= AxSTREAM =

Low pressure gas turbine for aircraft engine

AxSTREAM is a software suite designed by SoftInWay Inc. for the conceptual
design of turbines and compressors and also thermodynamic calculations
of existing turbomachinery on-design and off-design operation. The
application area of the AxSTREAM software suite covers the design and
redesign of turbomachinery, and educational fields.

AxSTREAM is used for:
- Axial turbines
- Axial compressors
- Radial turbines
- Centrifugal compressors
- Axial fans
- Blowers
- Axial-flow pumps
- Centrifugal Pumps
- Turbopumps

While creating a new design, AxSTREAM allows the user to start from
initial inlet and outlet parameters, geometrical constraints, required mass flow rate (capacity) and rotational speed to perform preliminary
design, 1D/2D calculation and optimization. Finally, it develops the
complete flow path geometry including meridional shapes, profiles, and
IGES model of each blade airfoil. As a multidisciplinary tool, AxSTREAM
uses a simplified 1D structural module to check the design in the early
phases during 1D/2D calculation and optimization. At the final stage of
design, AxSTREAM performs 3D structural and vibration analysis to check
the blade. It is also capable of producing a Campbell Diagram to show
harmful frequencies to the system.

Mixed flow compressor designed with AxSTREAM

AxSTREAM includes a CFD module to perform 3D calculation of flow in
interblade channels for both separate blade rows and the whole flow
path.

During the optimization of new or existing flow paths, AxSTREAM enables the user:
- To change the geometry "manually" with the help of a user-friendly interface and further analysis in the 1D/2D solver and optimization using the existing infrastructure;
- To optimize the flow path using Design of Experiment methods (DoE).

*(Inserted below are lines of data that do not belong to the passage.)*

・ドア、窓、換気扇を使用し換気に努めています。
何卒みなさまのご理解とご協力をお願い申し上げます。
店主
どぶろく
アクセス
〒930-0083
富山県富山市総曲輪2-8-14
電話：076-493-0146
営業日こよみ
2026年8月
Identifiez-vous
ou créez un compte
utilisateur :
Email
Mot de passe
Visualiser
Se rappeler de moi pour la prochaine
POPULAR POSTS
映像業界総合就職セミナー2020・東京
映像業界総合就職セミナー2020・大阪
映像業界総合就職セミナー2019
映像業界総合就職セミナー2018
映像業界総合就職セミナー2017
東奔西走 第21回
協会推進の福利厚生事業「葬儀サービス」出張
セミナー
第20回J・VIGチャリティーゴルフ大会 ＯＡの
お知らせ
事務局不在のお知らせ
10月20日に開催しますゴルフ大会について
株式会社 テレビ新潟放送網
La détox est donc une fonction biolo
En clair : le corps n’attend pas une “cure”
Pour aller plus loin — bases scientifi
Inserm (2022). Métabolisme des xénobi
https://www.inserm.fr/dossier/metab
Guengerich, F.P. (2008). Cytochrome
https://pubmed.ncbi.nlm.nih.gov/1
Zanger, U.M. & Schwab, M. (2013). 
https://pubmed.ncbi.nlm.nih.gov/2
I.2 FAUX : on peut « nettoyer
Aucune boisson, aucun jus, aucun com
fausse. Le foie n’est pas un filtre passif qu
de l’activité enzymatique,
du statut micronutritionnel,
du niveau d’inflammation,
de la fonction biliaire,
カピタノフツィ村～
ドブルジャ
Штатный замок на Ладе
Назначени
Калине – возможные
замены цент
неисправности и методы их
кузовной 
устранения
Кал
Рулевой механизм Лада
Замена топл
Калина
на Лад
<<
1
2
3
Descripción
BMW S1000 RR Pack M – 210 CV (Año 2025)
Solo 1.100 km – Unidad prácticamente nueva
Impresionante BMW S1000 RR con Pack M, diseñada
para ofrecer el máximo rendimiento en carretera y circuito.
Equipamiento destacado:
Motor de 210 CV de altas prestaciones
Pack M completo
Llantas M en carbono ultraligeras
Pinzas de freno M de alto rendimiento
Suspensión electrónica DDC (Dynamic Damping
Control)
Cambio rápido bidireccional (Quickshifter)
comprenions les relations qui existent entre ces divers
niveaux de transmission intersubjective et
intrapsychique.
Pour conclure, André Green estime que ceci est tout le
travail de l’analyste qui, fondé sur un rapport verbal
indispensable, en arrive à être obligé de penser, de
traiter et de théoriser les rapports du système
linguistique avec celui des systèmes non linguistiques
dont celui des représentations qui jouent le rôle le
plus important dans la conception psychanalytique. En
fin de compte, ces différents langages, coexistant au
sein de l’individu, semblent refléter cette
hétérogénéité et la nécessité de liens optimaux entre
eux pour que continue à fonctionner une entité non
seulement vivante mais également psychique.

While making thermodynamic calculations of the existing flow paths, AxSTREAM provides off-design operation characteristics and allows
comparison with the experimental data.

One of AxSTREAM's features is high integration of all software components, which allows users to combine separate phases of design to create a single processing chain. Having designed a flow path, AxSTREAM can export the resulting geometry to CAD/CAE systems (e.g. UGS, Pro-E, SolidWorks, Fluent, AutoCAD, ANSYS CFX, NUMECA etc.).